Again and again in The Lord of the Rings, we see that strategically pursuing the greater good fails, while remaining true to moral principles succeeds even when it looked foolish. On the cautionary side, we have Saruman and Denethor. Though they may point to the palantir as an excuse, they each ultimately made a thoroughly reasonable choice in the face of Sauron’s overwhelming advantage – to ally with him while playing the long game, or to give in to despair. Our heroes, on the other hand, repeatedly make foolish decisions based on hope. Aragorn is a good example – he decides to pursue Merry and Pippin because he owes them protection even though Frodo is the one who holds the fate of the world in his hands. Later, he decides to make a suicide attack on the Morannon rather than hunkering down in Minas Tirith, in the hopes of Frodo’s quest succeeding.
But the most important instance of doing the right thing despite the consequences comes from Frodo himself: he refuses to kill Gollum. Killing Gollum would have been an eminently reasonable idea – he’s a slinker and a stinker, and we know that he never redeemed himself or turned over a new leaf. Indeed, his main accomplishments were to lead Frodo and Sam into a death trap, then to try to kill them with his own hands at the Cracks of Doom. Both Sam and Faramir were right when they said that killing Gollum would have been a good idea!
But Frodo showed Gollum pity and spared his life because it was the right thing to do. And just like Gandalf could see Frodo’s unwillingness to destroy the ring back in Bag End, he also addressed this very issue. He instructed Frodo:
Frodo: It’s a pity Bilbo didn’t kill him when he had the chance.
Gandalf: Pity? It was pity that stayed Bilbo’s hand. Many that live deserve death. Some that die deserve life. Can you give it to them, Frodo? Do not be too eager to deal out death in judgment. Even the very wise cannot see all ends. My heart tells me that Gollum has some part to play yet, for good or ill before this is over. The pity of Bilbo may rule the fate of many.

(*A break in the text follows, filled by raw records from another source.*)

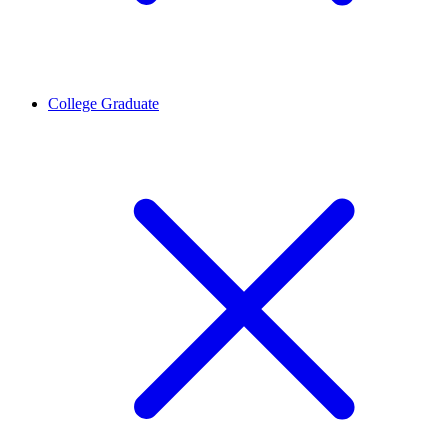
College Graduate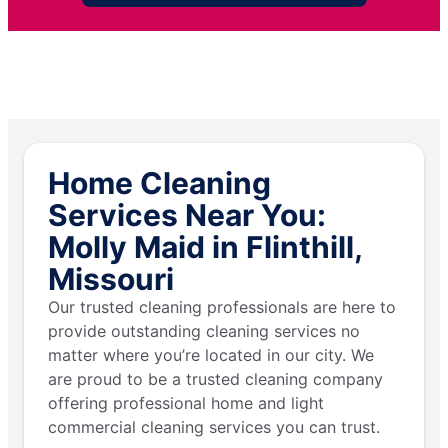
Home Cleaning
Services Near You:
Molly Maid in Flinthill,
Missouri
Our trusted cleaning professionals are here to
provide outstanding cleaning services no
matter where you’re located in our city. We
are proud to be a trusted cleaning company
offering professional home and light
commercial cleaning services you can trust.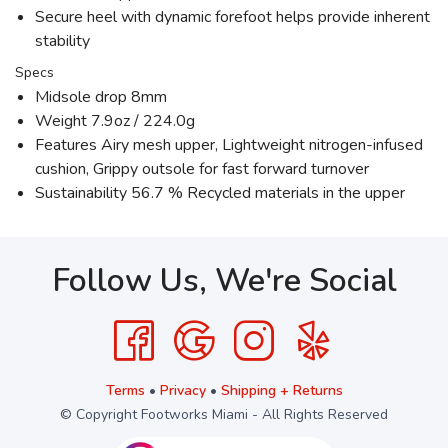
Secure heel with dynamic forefoot helps provide inherent
stability
Specs
Midsole drop 8mm
Weight 7.9oz / 224.0g
Features Airy mesh upper, Lightweight nitrogen-infused
cushion, Grippy outsole for fast forward turnover
Sustainability 56.7 % Recycled materials in the upper
Follow Us, We're Social
Terms
•
Privacy
•
Shipping + Returns
© Copyright Footworks Miami - All Rights Reserved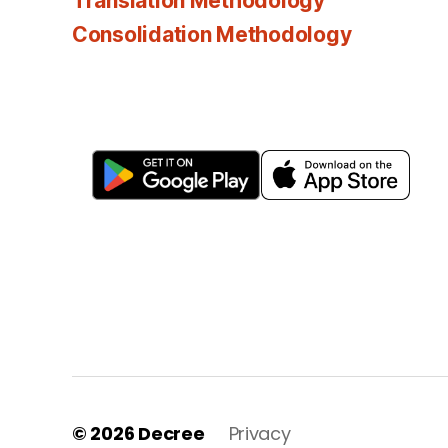
Translation Methodology
Consolidation Methodology
© 2026
Decree
Privacy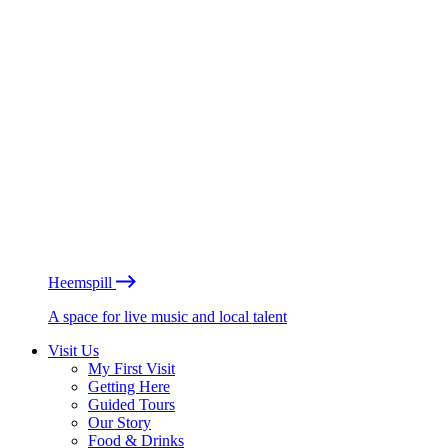
Heemspill
A space for live music and local talent
Visit Us
My First Visit
Getting Here
Guided Tours
Our Story
Food & Drinks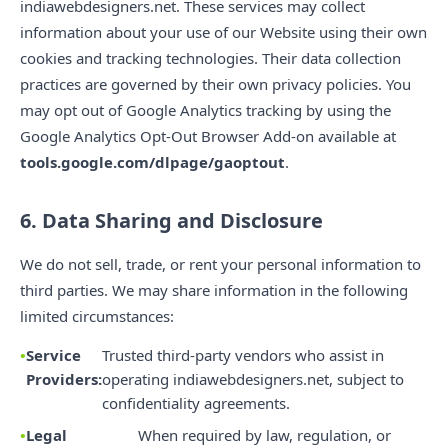
indiawebdesigners.net. These services may collect
information about your use of our Website using their own
cookies and tracking technologies. Their data collection
practices are governed by their own privacy policies. You
may opt out of Google Analytics tracking by using the
Google Analytics Opt-Out Browser Add-on available at
tools.google.com/dlpage/gaoptout
.
6. Data Sharing and Disclosure
We do not sell, trade, or rent your personal information to
third parties. We may share information in the following
limited circumstances:
Service
Trusted third-party vendors who assist in
Providers:
operating indiawebdesigners.net, subject to
confidentiality agreements.
Legal
When required by law, regulation, or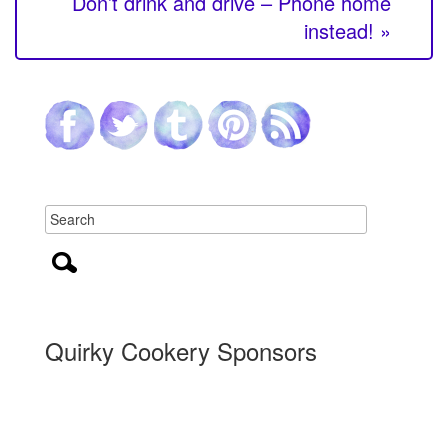
Don’t drink and drive – Phone home
instead! »
Quirky Cookery Sponsors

And in the end, that pity was what saved the world. Frodo’s pity made it possible for Gollum to be there at the Cracks of Doom to take the ring. Frodo refused to give in to the small, reasonable evil of killing Gollum, and so he left the great evil of the ring exposed to destroy itself. That was Gandalf’s backup plan, not Aragorn’s strength to take the ring and destroy it. And so Frodo didn’t really fail. He succeeded at his quest back when he saved Gollum’s life, when he did the right thing even though it seemed foolish.